Text provided —

-*-*-

BACKGROUND OF FOREIGN TRADE POLICY
Introduction
The Ministry of Commerce and Industry is authorised to formulate and announce policies for governance and development of exports and imports and the overall regulation of foreign trade. The Foreign Trade Policy 2015-2020 (hereinafter referred to as “FTP 2015-2020”) was announced on 1st April 2015 under the provisions of the Foreign Trade (Development & Regulation) Act, 1992. The FTP subsequent to the mid-term review underwent few revisions which were implemented from 5th December 2017. The Directorate General of Foreign Trade (DGFT) is the controlling and supervising authority for various provisions of FTP.
Objectives
The foreword to FTP 2015-20 lays down its broad adjectives which primarily
include:
- Providing a framework for increasing exports of goods and services;
- Generation of employment;
- Increasing value addition in the country;
- Supporting both manufacturing and services sector;
- Improving ease of doing business.

-*-*-

Exercise material —
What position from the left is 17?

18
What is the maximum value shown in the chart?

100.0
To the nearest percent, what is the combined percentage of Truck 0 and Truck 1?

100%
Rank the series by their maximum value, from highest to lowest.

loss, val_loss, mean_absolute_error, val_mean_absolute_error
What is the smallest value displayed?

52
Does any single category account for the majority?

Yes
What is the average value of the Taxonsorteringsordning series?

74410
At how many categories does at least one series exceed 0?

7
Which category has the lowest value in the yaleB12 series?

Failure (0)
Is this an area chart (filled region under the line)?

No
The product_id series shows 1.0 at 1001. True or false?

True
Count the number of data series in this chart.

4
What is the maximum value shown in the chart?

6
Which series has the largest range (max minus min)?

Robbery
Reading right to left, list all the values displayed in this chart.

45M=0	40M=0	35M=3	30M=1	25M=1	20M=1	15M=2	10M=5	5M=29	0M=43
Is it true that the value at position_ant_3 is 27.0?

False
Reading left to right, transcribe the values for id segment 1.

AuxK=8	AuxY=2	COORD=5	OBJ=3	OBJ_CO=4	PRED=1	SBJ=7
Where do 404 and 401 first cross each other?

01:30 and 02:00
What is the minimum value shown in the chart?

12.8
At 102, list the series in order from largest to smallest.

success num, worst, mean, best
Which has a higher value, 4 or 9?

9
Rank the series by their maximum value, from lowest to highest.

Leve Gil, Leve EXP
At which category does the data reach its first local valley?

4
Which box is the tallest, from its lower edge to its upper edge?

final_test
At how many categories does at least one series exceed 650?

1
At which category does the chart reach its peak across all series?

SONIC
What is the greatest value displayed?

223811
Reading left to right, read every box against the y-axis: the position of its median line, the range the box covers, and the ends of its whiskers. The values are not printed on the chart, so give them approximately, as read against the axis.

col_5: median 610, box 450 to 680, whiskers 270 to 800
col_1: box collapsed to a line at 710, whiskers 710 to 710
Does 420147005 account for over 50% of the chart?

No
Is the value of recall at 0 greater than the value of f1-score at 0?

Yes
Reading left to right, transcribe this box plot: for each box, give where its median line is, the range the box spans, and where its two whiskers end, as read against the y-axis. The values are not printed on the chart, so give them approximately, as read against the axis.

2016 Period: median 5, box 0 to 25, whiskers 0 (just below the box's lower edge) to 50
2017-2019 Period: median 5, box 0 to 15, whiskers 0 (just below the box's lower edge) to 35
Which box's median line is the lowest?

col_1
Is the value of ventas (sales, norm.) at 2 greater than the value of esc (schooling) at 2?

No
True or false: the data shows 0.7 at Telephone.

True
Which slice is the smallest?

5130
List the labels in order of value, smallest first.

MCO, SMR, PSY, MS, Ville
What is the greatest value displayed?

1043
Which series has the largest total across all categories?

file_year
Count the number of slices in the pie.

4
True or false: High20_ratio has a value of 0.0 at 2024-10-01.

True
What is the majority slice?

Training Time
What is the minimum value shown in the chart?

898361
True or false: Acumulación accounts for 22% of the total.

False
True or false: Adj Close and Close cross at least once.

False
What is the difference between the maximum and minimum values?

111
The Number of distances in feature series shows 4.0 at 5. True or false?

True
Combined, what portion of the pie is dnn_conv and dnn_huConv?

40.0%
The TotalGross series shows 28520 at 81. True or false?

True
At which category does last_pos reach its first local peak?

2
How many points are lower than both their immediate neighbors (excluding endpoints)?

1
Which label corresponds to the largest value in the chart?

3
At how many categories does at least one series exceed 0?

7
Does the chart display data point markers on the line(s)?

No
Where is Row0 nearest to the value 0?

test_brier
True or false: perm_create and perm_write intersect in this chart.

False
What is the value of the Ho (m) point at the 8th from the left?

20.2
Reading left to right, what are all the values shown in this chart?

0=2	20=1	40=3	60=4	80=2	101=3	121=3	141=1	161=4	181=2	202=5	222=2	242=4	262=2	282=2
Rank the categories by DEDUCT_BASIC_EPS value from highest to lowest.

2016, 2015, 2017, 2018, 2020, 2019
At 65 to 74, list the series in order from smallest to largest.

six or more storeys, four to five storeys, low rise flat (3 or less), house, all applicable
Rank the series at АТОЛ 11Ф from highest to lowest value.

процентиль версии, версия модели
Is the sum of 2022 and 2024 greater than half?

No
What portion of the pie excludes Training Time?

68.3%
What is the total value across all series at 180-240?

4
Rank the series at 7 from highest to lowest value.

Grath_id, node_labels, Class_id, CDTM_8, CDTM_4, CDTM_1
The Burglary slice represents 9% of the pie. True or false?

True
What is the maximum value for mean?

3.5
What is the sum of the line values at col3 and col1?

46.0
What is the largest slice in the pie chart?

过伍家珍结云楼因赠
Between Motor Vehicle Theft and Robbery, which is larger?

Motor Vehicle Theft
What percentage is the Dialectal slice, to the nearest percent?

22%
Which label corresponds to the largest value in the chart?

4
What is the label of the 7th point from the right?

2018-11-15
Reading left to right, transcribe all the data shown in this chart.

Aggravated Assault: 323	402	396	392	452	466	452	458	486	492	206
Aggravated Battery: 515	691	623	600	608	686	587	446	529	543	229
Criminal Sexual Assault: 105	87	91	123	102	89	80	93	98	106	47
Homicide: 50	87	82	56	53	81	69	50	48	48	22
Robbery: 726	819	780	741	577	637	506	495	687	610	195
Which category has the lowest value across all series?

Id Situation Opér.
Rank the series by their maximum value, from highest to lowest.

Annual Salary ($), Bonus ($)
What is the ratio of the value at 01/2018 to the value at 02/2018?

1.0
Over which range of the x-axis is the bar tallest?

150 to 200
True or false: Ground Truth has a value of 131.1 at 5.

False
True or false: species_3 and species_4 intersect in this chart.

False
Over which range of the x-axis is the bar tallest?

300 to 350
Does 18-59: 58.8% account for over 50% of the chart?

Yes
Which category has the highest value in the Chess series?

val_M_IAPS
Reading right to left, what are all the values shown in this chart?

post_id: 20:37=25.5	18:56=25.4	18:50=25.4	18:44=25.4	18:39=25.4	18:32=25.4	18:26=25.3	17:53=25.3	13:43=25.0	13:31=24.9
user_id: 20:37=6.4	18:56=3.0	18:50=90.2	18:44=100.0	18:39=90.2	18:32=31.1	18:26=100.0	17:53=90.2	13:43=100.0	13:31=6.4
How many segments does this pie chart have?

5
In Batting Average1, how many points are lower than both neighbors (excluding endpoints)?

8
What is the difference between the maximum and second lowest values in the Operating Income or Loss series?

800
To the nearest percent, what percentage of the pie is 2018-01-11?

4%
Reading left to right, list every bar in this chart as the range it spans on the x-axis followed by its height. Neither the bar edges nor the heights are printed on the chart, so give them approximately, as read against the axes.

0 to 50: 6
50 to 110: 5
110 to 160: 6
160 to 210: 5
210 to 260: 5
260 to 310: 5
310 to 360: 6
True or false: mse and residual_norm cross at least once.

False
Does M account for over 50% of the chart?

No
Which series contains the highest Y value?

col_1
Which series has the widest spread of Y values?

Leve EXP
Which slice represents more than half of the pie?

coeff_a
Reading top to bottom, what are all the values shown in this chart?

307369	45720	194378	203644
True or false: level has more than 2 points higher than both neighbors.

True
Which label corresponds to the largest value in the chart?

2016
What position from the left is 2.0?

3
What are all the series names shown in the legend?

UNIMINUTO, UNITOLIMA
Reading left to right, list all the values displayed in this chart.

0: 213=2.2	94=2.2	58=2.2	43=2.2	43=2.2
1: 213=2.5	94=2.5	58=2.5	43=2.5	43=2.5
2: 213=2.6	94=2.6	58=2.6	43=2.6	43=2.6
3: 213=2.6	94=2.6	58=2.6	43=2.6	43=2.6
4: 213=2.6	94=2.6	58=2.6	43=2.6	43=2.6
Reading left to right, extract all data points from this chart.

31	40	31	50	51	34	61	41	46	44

-*-*-

Apply what you read —
A: Can you quote the whole foreign trade policy background word for word?
B: Which lines in the rows contain the word "nearest"? Extract every one of them.

Answers by item —
A:
BACKGROUND OF FOREIGN TRADE POLICY
Introduction
The Ministry of Commerce and Industry is authorised to formulate and announce policies for governance and development of exports and imports and the overall regulation of foreign trade. The Foreign Trade Policy 2015-2020 (hereinafter referred to as “FTP 2015-2020”) was announced on 1st April 2015 under the provisions of the Foreign Trade (Development & Regulation) Act, 1992. The FTP subsequent to the mid-term review underwent few revisions which were implemented from 5th December 2017. The Directorate General of Foreign Trade (DGFT) is the controlling and supervising authority for various provisions of FTP.
Objectives
The foreword to FTP 2015-20 lays down its broad adjectives which primarily
include:
- Providing a framework for increasing exports of goods and services;
- Generation of employment;
- Increasing value addition in the country;
- Supporting both manufacturing and services sector;
- Improving ease of doing business.

B:
To the nearest percent, what is the combined percentage of Truck 0 and Truck 1?
Where is Row0 nearest to the value 0?
What percentage is the Dialectal slice, to the nearest percent?
To the nearest percent, what percentage of the pie is 2018-01-11?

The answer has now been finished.